What to produce:
Output every record precisely.

Data for analysis:
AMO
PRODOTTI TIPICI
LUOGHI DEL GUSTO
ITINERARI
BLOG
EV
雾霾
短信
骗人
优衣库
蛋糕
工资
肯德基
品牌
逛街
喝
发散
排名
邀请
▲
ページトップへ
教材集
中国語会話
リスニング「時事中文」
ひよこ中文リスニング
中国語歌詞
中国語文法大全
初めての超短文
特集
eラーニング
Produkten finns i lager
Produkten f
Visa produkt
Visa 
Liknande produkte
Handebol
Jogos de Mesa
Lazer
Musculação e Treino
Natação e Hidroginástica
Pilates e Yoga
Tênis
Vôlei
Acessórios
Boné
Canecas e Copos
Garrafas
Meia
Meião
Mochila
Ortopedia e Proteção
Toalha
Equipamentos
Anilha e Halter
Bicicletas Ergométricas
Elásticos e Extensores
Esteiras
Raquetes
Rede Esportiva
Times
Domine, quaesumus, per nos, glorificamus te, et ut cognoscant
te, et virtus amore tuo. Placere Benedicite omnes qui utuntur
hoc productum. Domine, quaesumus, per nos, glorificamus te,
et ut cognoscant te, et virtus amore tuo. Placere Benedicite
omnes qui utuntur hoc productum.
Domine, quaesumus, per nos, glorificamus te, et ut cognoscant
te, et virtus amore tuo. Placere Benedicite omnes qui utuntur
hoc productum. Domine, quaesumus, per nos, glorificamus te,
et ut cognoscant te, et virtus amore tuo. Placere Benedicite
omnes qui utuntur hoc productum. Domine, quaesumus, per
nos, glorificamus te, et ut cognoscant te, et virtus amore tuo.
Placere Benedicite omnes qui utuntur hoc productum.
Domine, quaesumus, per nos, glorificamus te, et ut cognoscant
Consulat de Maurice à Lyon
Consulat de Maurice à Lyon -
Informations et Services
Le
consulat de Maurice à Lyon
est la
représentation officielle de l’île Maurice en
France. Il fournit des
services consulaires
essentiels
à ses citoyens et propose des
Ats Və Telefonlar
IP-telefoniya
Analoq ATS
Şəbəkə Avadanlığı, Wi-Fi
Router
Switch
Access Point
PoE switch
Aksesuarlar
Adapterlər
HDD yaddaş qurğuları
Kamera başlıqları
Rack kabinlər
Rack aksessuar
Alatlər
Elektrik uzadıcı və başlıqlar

Exercise answer:
AMO
PRODOTTI TIPICI
LUOGHI DEL GUSTO
ITINERARI
BLOG
EV
雾霾
短信
骗人
优衣库
蛋糕
工资
肯德基
品牌
逛街
喝
发散
排名
邀请
▲
ページトップへ
教材集
中国語会話
リスニング「時事中文」
ひよこ中文リスニング
中国語歌詞
中国語文法大全
初めての超短文
特集
eラーニング
Produkten finns i lager
Produkten f
Visa produkt
Visa 
Liknande produkte
Handebol
Jogos de Mesa
Lazer
Musculação e Treino
Natação e Hidroginástica
Pilates e Yoga
Tênis
Vôlei
Acessórios
Boné
Canecas e Copos
Garrafas
Meia
Meião
Mochila
Ortopedia e Proteção
Toalha
Equipamentos
Anilha e Halter
Bicicletas Ergométricas
Elásticos e Extensores
Esteiras
Raquetes
Rede Esportiva
Times
Domine, quaesumus, per nos, glorificamus te, et ut cognoscant
te, et virtus amore tuo. Placere Benedicite omnes qui utuntur
hoc productum. Domine, quaesumus, per nos, glorificamus te,
et ut cognoscant te, et virtus amore tuo. Placere Benedicite
omnes qui utuntur hoc productum.
Domine, quaesumus, per nos, glorificamus te, et ut cognoscant
te, et virtus amore tuo. Placere Benedicite omnes qui utuntur
hoc productum. Domine, quaesumus, per nos, glorificamus te,
et ut cognoscant te, et virtus amore tuo. Placere Benedicite
omnes qui utuntur hoc productum. Domine, quaesumus, per
nos, glorificamus te, et ut cognoscant te, et virtus amore tuo.
Placere Benedicite omnes qui utuntur hoc productum.
Domine, quaesumus, per nos, glorificamus te, et ut cognoscant
Consulat de Maurice à Lyon
Consulat de Maurice à Lyon -
Informations et Services
Le
consulat de Maurice à Lyon
est la
représentation officielle de l’île Maurice en
France. Il fournit des
services consulaires
essentiels
à ses citoyens et propose des
Ats Və Telefonlar
IP-telefoniya
Analoq ATS
Şəbəkə Avadanlığı, Wi-Fi
Router
Switch
Access Point
PoE switch
Aksesuarlar
Adapterlər
HDD yaddaş qurğuları
Kamera başlıqları
Rack kabinlər
Rack aksessuar
Alatlər
Elektrik uzadıcı və başlıqlar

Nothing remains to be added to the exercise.